Much of the historic architecture of Northeast Los Angeles embraced the climate with attention to vegetation and a celebration of outdoor living.
The vintage homes of Northeast Los Angeles, NELA, present a delightful overview of the area’s past. But that past was about more than the buildings: the surrounding landscapes were a significant part of the design and what living in LA meant a few generations ago.
The Victorian homes in Mt. Washington and Glassell Park are from an age when nature was expected to surround those wrap-around porches. Craftsman bungalow homes in Pasadena too were defined by their front porches, an invitation to homeowners in Eagle Rock and Hermon to spend more time outdoors. The Mid Century Moderns sprinkled about NELA have large, sometimes floor-to-ceiling windows that blur the distinctions between outdoors and inside.
This landscape history receives codified protection and guidance in the Highland Park-Garvanza HPOZ, or Historic Preservation Overlay Zone.
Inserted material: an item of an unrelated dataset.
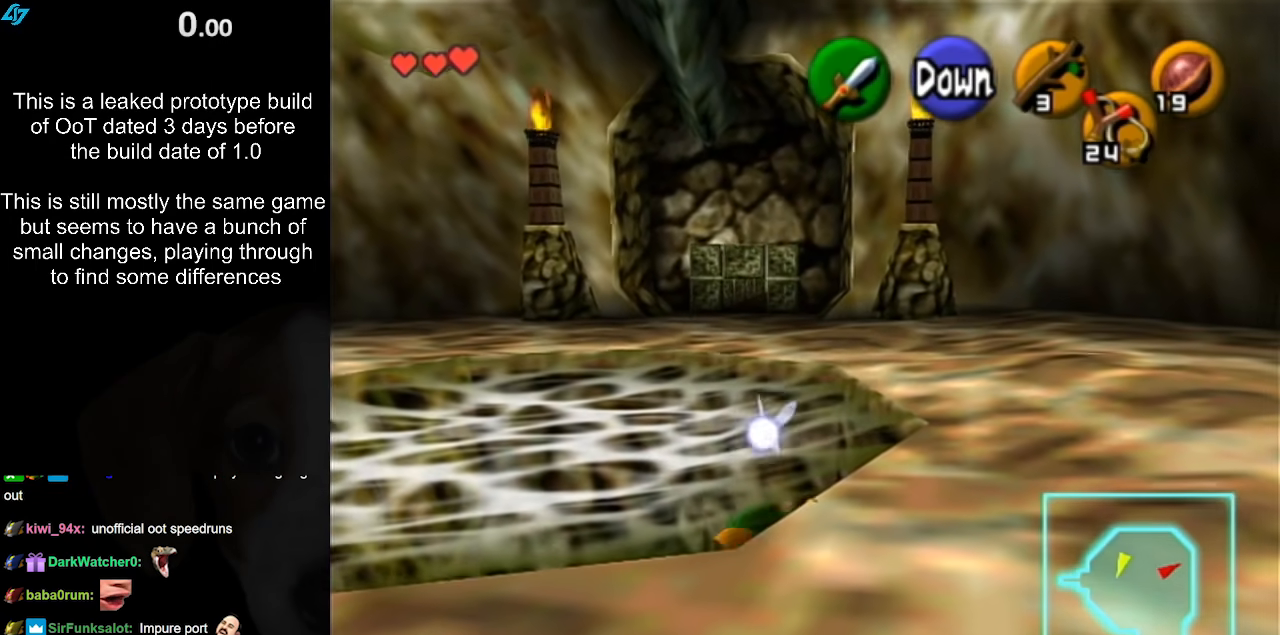
{"buttons": [], "left_stick": "right", "right_stick": "center", "events": []}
It elevates hardscape features such as historic fencing, natural topography (such as rock outcropping on hillsides) and the softscape elements that include prominent trees and other vegetation that has survived time and which were known to be in predominant use in the time period when the houses and commercial structures were built. In some neighborhoods, where “recurring historic plantings exist” (such as rows of a certain type of tree), “efforts should be made to reintroduce similar landscape elements,” says the HPOZ Preservation Plan.
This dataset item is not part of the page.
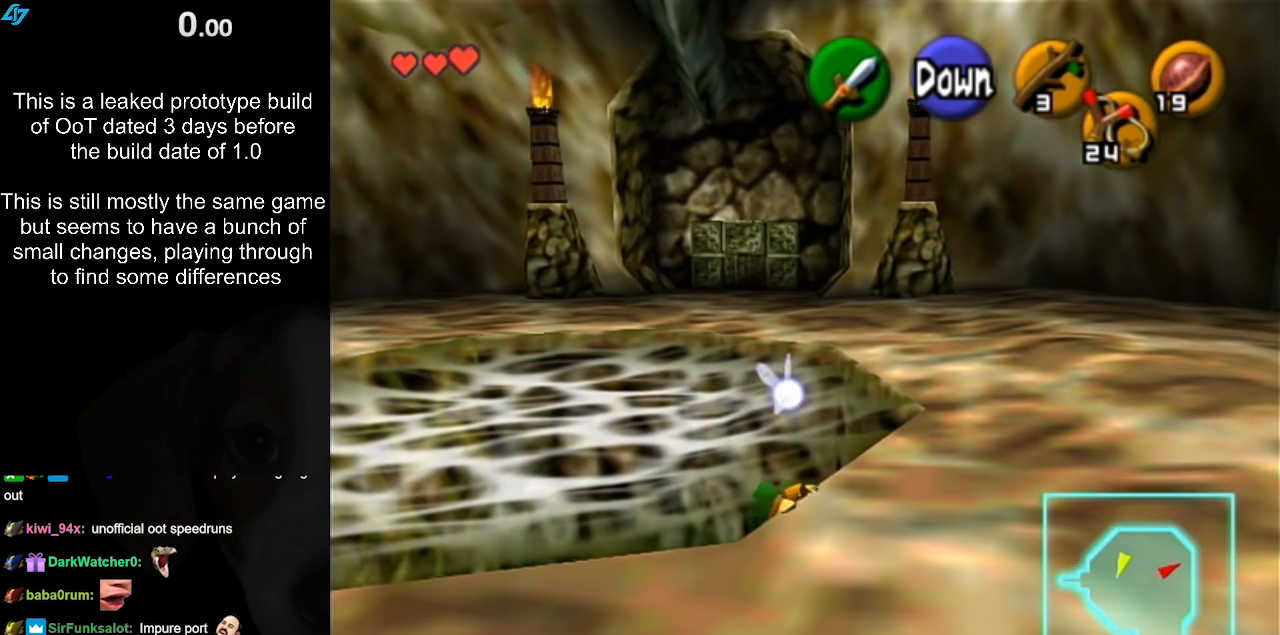
{"buttons": [], "left_stick": "center", "right_stick": "center", "events": [[50, "left_stick", "center"]]}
But it’s impossible to have any discussion on landscaping in LA without including the issue of and mitigation efforts toward drought conditions. The winter of 2016-2017 have restored much of the moisture that was absent in the previous five years, but both the city and the state continue to push for drought tolerant landscape. Governor Jerry Brown reiterated a commitment to water-wise landscaping through such things as the California Water Action Plan, the Sustainable Groundwater Management Act, and rebates to residents for replacing turf grass with drought-tolerant vegetation and permeable materials such as mulch or small rocks.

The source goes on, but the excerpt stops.